* _Problem statement_:
Swap "bounding box" for "enclosing box" everywhere in the rows below, and write the rows out again with nothing else altered.

* _Provided data_:
BEGIN

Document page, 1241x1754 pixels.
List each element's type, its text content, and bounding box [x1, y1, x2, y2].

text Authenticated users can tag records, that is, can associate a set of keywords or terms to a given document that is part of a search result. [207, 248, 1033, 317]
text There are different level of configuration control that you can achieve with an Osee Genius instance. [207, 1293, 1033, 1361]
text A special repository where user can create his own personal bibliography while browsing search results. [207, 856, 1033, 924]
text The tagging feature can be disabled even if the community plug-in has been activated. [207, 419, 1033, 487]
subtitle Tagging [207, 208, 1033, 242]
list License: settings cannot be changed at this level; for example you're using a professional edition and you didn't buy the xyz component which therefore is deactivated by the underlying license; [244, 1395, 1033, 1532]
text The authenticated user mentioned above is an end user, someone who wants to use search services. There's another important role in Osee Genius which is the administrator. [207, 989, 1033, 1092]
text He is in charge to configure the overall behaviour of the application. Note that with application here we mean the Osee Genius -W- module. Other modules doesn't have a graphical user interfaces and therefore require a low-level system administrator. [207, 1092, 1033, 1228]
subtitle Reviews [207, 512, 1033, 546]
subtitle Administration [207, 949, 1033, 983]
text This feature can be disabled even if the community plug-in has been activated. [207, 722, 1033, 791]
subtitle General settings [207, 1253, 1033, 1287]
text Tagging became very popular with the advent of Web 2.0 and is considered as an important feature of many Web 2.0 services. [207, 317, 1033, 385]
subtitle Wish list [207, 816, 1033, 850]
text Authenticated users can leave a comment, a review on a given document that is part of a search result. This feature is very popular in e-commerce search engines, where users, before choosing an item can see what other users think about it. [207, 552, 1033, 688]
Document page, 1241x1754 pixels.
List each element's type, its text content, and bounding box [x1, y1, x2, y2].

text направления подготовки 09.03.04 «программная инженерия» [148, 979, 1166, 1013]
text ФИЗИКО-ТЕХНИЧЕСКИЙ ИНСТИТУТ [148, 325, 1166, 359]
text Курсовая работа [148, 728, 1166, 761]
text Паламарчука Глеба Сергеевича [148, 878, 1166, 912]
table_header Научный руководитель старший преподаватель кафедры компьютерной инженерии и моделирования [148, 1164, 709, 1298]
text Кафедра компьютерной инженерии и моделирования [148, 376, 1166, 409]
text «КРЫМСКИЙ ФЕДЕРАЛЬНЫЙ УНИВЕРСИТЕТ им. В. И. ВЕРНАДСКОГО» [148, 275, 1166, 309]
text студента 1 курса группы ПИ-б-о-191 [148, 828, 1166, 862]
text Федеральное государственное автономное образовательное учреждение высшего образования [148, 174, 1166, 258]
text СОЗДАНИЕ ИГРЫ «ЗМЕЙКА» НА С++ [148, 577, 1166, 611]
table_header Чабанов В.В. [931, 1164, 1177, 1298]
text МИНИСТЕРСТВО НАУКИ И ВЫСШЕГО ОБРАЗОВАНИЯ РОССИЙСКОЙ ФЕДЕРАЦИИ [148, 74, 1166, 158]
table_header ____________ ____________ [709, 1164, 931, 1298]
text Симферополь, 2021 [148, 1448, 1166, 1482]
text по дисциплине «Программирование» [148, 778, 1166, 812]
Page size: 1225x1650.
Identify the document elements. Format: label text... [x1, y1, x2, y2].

END

* _Final result_:
Document page, 1241x1754 pixels.
List each element's type, its text content, and enclosing box [x1, y1, x2, y2].

text Authenticated users can tag records, that is, can associate a set of keywords or terms to a given document that is part of a search result. [207, 248, 1033, 317]
text There are different level of configuration control that you can achieve with an Osee Genius instance. [207, 1293, 1033, 1361]
text A special repository where user can create his own personal bibliography while browsing search results. [207, 856, 1033, 924]
text The tagging feature can be disabled even if the community plug-in has been activated. [207, 419, 1033, 487]
subtitle Tagging [207, 208, 1033, 242]
list License: settings cannot be changed at this level; for example you're using a professional edition and you didn't buy the xyz component which therefore is deactivated by the underlying license; [244, 1395, 1033, 1532]
text The authenticated user mentioned above is an end user, someone who wants to use search services. There's another important role in Osee Genius which is the administrator. [207, 989, 1033, 1092]
text He is in charge to configure the overall behaviour of the application. Note that with application here we mean the Osee Genius -W- module. Other modules doesn't have a graphical user interfaces and therefore require a low-level system administrator. [207, 1092, 1033, 1228]
subtitle Reviews [207, 512, 1033, 546]
subtitle Administration [207, 949, 1033, 983]
text This feature can be disabled even if the community plug-in has been activated. [207, 722, 1033, 791]
subtitle General settings [207, 1253, 1033, 1287]
text Tagging became very popular with the advent of Web 2.0 and is considered as an important feature of many Web 2.0 services. [207, 317, 1033, 385]
subtitle Wish list [207, 816, 1033, 850]
text Authenticated users can leave a comment, a review on a given document that is part of a search result. This feature is very popular in e-commerce search engines, where users, before choosing an item can see what other users think about it. [207, 552, 1033, 688]
Document page, 1241x1754 pixels.
List each element's type, its text content, and enclosing box [x1, y1, x2, y2].

text направления подготовки 09.03.04 «программная инженерия» [148, 979, 1166, 1013]
text ФИЗИКО-ТЕХНИЧЕСКИЙ ИНСТИТУТ [148, 325, 1166, 359]
text Курсовая работа [148, 728, 1166, 761]
text Паламарчука Глеба Сергеевича [148, 878, 1166, 912]
table_header Научный руководитель старший преподаватель кафедры компьютерной инженерии и моделирования [148, 1164, 709, 1298]
text Кафедра компьютерной инженерии и моделирования [148, 376, 1166, 409]
text «КРЫМСКИЙ ФЕДЕРАЛЬНЫЙ УНИВЕРСИТЕТ им. В. И. ВЕРНАДСКОГО» [148, 275, 1166, 309]
text студента 1 курса группы ПИ-б-о-191 [148, 828, 1166, 862]
text Федеральное государственное автономное образовательное учреждение высшего образования [148, 174, 1166, 258]
text СОЗДАНИЕ ИГРЫ «ЗМЕЙКА» НА С++ [148, 577, 1166, 611]
table_header Чабанов В.В. [931, 1164, 1177, 1298]
text МИНИСТЕРСТВО НАУКИ И ВЫСШЕГО ОБРАЗОВАНИЯ РОССИЙСКОЙ ФЕДЕРАЦИИ [148, 74, 1166, 158]
table_header ____________ ____________ [709, 1164, 931, 1298]
text Симферополь, 2021 [148, 1448, 1166, 1482]
text по дисциплине «Программирование» [148, 778, 1166, 812]
Page size: 1225x1650.
Identify the document elements. Format: label text... [x1, y1, x2, y2].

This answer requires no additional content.